# Two more movements reduced to parts... (even more images)



## lysanderxiii (Oct 4, 2006)

I am unsure of who makes this movement, but it is a copy of a Miyota 8215, with the addition of a hacking feature. It is marked with the crowned circle. Anyway...

Movement general view:








Dial side











Rotor removed, note how this one, unlike the ST16 does not have a separate auto-wind bridge, this saves about 0.75mm in height.










Here with the 3/4 bridge removed, showing the winding gears as they sit, this is a unidirectional winding movement, just like the Miyota










Here is the underside of the 3/4 bridge, note the location of the second hand pinion friction spring.










Here is a view of the one-way reversing wheel










Another










Here is a detail shot of the pallet, note that this movement uses banking pins, rather than the adjustable tabs on the pallet cock. Up at the very top, you can see the finger for the hack lever, just like the ST16 it arrests the third wheel










The dial side is the same as the ST16 so I'll save the bandwidth and not post images of its innards again










Parts, for comparison to the ST16


























At the far right, the little "U" shaped spring is the hack lever (with integral spring) It is activated by the post on the yoke (below).

## Raw data:
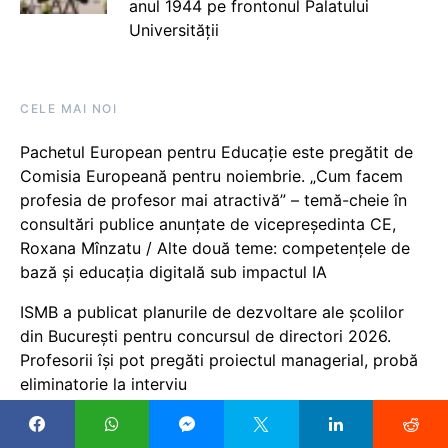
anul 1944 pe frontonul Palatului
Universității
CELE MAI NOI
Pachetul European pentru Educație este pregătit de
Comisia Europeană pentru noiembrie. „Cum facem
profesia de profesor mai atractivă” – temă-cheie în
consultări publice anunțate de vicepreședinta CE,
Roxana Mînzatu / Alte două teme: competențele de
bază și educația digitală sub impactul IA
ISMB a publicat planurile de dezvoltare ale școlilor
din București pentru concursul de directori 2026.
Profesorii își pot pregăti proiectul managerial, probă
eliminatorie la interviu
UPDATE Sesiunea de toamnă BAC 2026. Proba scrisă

...

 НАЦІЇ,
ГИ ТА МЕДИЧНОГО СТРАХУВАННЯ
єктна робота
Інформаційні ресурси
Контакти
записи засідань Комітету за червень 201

## Exercise 1:
List each point on which the post says this movement is the same as or different from the ST16.
## Exercise 2:
Answer these questions from the post, one per line:
(a) Which movement is this one a copy of?
(b) How much height does leaving out a separate auto-wind bridge save?
(c) What activates the hack lever?
## Exercise 3:
Copy the post's text between "Here with the" and "pinion friction spring.", inclusive, renaming "3/4 bridge" to "three-quarter plate".

## Task result 1:
- Unlike the ST16, it does not have a separate auto-wind bridge, which saves about 0.75mm in height.
- Like the ST16, its hack lever finger arrests the third wheel.
- Its dial side is the same as the ST16's.

## Task result 2:
(a) A Miyota 8215.
(b) About 0.75mm.
(c) The post on the yoke.

## Task result 3:
Here with the three-quarter plate removed, showing the winding gears as they sit, this is a unidirectional winding movement, just like the Miyota










Here is the underside of the three-quarter plate, note the location of the second hand pinion friction spring.